For the first half of the semester, students will learn about the scientific method. They will then visit the Best Friends Animal Society in Southern Utah during spring break. After students return from the trip, they will be working on projects that reform some aspect of how our society treats or manages companion animals.

“I want to give students an understanding beyond ‘I love my puppy’ and have them really look at legal aspects behind companion animals,” said Sardinia.

The Best Friends Animal Society is a plot in Kanab, Utah that is run by volunteers. While at the animal shelter, students can pick which animals they’d like to work with. Students will have three-hour shifts in the morning and afternoon to help with exercising, socializing, cleaning and playing with the animals in the specific section of the shelter they choose to work in.

“I visited the Best Friends Animal Sanctuary a few years ago and thought it was a great place for students to do civic engagement,” said Sardinia.

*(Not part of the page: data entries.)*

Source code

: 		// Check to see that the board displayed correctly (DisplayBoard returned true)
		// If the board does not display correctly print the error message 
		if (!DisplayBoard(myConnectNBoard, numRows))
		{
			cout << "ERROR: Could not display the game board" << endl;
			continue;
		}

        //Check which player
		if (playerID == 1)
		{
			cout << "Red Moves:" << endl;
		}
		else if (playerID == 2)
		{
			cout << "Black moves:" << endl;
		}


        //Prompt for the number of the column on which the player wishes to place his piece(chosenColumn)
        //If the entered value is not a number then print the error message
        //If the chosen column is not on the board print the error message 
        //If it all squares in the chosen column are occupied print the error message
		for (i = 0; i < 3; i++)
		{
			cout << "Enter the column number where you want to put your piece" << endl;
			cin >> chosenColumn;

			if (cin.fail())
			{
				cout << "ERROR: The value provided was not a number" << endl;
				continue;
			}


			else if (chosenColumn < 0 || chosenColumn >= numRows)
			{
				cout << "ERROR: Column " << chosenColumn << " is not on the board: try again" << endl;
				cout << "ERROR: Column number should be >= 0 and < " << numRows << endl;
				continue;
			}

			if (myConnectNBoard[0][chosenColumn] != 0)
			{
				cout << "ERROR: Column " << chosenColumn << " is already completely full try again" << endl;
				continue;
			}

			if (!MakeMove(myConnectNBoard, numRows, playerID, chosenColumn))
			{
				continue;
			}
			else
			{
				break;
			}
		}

This two-credit course is new to Pacific University and was created by Sardinia with the help of Director of Civic Engagement Stephanie Stokamer,  to give students an additional class that satisfied their civic engagement credit and also part of their natural sciences requirement. The class will focus on the application of the scientific method to propose ideas that may reform the way companion animals are managed in our society.

Sardinia explained that there is a lot of emotion behind the treatment and management of companion animals. She is a lawyer who is a member of the Oregon Bar Association and being an animal lover herself, Sardinia works with the animal law section.

Some topics of discussion in regard to companion animals are how to manage feral cats and the affect it has on the songbird population, the exemption of certain breeds of dogs in states such as the pit bull and the expansion of service animals.

“This class will allow students to take an issue that interests and possibly bothers them and write a proposal with solutions on how to reform it,” said Sardinia. “Basically we want to work to develop new laws to better manage and defend companion animals.”

Proposals in the class that are well developed will be presented to Oregon legislators who work in the animal law section.